What the task requires -
Return every line of the data below word for word, including the punctuation.

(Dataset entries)
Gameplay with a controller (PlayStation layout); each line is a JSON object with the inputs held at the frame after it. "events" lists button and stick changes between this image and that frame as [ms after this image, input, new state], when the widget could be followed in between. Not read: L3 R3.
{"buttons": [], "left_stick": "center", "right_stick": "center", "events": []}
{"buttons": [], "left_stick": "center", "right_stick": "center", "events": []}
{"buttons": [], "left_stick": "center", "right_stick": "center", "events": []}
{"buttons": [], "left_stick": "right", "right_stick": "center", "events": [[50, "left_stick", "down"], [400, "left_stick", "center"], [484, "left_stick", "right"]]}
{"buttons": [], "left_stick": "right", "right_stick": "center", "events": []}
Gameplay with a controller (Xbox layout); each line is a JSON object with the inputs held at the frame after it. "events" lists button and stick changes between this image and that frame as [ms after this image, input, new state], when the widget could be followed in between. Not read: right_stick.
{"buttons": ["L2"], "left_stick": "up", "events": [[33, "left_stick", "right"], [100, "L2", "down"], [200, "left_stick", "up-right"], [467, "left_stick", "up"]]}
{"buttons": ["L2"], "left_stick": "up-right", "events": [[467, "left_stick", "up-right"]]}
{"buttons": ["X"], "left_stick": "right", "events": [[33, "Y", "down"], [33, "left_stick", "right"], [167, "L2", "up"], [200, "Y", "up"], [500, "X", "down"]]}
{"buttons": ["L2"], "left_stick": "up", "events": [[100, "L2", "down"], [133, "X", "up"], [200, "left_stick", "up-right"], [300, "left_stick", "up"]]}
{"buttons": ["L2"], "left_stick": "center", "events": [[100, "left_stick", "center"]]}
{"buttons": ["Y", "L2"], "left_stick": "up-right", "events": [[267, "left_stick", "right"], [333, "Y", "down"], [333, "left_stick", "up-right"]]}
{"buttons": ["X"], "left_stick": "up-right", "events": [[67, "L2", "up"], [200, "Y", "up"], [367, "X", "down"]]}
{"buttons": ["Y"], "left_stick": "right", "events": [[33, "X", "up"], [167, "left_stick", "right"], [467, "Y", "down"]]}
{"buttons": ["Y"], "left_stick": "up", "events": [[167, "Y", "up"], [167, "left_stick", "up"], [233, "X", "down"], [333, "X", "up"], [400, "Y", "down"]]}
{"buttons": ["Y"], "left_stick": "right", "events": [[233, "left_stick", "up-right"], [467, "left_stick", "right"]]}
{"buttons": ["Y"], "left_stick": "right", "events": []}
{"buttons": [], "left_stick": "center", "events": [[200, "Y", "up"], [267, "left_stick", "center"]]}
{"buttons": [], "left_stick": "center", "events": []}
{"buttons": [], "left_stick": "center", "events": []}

Solution to this task -
Gameplay with a controller (PlayStation layout); each line is a JSON object with the inputs held at the frame after it. "events" lists button and stick changes between this image and that frame as [ms after this image, input, new state], when the widget could be followed in between. Not read: L3 R3.
{"buttons": [], "left_stick": "center", "right_stick": "center", "events": []}
{"buttons": [], "left_stick": "center", "right_stick": "center", "events": []}
{"buttons": [], "left_stick": "center", "right_stick": "center", "events": []}
{"buttons": [], "left_stick": "right", "right_stick": "center", "events": [[50, "left_stick", "down"], [400, "left_stick", "center"], [484, "left_stick", "right"]]}
{"buttons": [], "left_stick": "right", "right_stick": "center", "events": []}
Gameplay with a controller (Xbox layout); each line is a JSON object with the inputs held at the frame after it. "events" lists button and stick changes between this image and that frame as [ms after this image, input, new state], when the widget could be followed in between. Not read: right_stick.
{"buttons": ["L2"], "left_stick": "up", "events": [[33, "left_stick", "right"], [100, "L2", "down"], [200, "left_stick", "up-right"], [467, "left_stick", "up"]]}
{"buttons": ["L2"], "left_stick": "up-right", "events": [[467, "left_stick", "up-right"]]}
{"buttons": ["X"], "left_stick": "right", "events": [[33, "Y", "down"], [33, "left_stick", "right"], [167, "L2", "up"], [200, "Y", "up"], [500, "X", "down"]]}
{"buttons": ["L2"], "left_stick": "up", "events": [[100, "L2", "down"], [133, "X", "up"], [200, "left_stick", "up-right"], [300, "left_stick", "up"]]}
{"buttons": ["L2"], "left_stick": "center", "events": [[100, "left_stick", "center"]]}
{"buttons": ["Y", "L2"], "left_stick": "up-right", "events": [[267, "left_stick", "right"], [333, "Y", "down"], [333, "left_stick", "up-right"]]}
{"buttons": ["X"], "left_stick": "up-right", "events": [[67, "L2", "up"], [200, "Y", "up"], [367, "X", "down"]]}
{"buttons": ["Y"], "left_stick": "right", "events": [[33, "X", "up"], [167, "left_stick", "right"], [467, "Y", "down"]]}
{"buttons": ["Y"], "left_stick": "up", "events": [[167, "Y", "up"], [167, "left_stick", "up"], [233, "X", "down"], [333, "X", "up"], [400, "Y", "down"]]}
{"buttons": ["Y"], "left_stick": "right", "events": [[233, "left_stick", "up-right"], [467, "left_stick", "right"]]}
{"buttons": ["Y"], "left_stick": "right", "events": []}
{"buttons": [], "left_stick": "center", "events": [[200, "Y", "up"], [267, "left_stick", "center"]]}
{"buttons": [], "left_stick": "center", "events": []}
{"buttons": [], "left_stick": "center", "events": []}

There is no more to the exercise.